New lines for travel retail from Quai d’Orsay – a long-established brand icon – were a heavy focus at the recent Cannes show, with further developments in the pipeline.
Through partners such as Phoenicia Group in Lebanon and beyond – and superb retail locations such as the La Casa del Habano stores – the category has been elevated to new heights in travel environments.
“Duty free is about the experience, not just the sale,” says López Inchaurbe. “You have to compete hard for every square metre. We are small compared to some of the major players from other product categories. It requires a lot of investment and it is also important to address the right opportunities. And it comes down to the commitment of the distributor and of the operator of the shop.”
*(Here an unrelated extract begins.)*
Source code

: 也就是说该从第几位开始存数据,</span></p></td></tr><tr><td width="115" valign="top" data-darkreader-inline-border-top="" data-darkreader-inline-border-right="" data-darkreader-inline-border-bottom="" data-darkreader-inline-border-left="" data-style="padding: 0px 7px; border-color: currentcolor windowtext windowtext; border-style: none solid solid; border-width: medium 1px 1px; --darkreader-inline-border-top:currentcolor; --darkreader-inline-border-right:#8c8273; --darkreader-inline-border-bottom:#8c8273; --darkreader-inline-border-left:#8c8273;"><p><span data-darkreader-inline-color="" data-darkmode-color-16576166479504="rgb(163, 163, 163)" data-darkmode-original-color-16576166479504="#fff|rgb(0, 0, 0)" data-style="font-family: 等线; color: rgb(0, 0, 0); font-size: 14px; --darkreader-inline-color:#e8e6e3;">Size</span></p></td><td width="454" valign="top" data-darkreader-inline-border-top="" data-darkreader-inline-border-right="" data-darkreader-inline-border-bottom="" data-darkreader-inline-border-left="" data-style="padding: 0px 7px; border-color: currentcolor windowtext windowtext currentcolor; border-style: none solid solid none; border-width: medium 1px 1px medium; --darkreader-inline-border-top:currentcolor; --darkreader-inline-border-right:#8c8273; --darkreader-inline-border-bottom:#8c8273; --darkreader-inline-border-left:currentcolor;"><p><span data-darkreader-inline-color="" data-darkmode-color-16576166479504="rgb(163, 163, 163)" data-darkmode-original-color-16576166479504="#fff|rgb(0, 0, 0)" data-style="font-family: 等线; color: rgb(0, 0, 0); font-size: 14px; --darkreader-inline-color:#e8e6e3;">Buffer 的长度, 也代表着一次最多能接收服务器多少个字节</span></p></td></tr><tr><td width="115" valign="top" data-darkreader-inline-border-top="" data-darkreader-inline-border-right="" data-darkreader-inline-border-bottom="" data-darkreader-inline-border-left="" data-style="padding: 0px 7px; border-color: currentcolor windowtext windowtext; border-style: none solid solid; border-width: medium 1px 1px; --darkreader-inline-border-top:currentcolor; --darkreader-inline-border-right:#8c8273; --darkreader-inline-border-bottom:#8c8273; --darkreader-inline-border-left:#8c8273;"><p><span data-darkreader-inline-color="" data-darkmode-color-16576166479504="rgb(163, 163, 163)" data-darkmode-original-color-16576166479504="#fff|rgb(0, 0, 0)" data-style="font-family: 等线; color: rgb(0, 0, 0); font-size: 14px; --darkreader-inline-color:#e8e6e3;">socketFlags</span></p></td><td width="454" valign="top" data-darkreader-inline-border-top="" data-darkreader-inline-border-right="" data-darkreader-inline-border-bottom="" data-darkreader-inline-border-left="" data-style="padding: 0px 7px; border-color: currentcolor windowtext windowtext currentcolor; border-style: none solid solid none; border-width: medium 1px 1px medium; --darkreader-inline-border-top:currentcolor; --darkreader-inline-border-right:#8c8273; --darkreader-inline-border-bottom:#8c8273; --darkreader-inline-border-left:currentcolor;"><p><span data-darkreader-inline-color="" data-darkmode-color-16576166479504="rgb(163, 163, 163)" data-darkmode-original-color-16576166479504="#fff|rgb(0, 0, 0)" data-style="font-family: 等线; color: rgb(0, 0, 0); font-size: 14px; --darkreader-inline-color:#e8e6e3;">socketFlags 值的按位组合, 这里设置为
That investment will be ramped up in 2023, as the business accelerates. For Habanos more widely, gathering the Cuban cigar world to celebrate at the 2023 Habano Festival is among the priorities. González Rodríguezsays: “Our aficionados can visit the plantations, visit the factories and return to us after two years in which we missed them. It will be a great time to be in Cuba and an opportunity to amplify our plans.”
Habanos has carefully positioned Cuban cigars as premium lifestyle products over many years, and the pandemic has only reinforced that as a core value, says senior management.
González Rodríguez concludes: “Everyone has realised the importance of the good moments in life. For Habanos aficionados, even if we are back to more ‘normal’ times, they want to take time to smoke a Habano and have a moment of enjoyment.”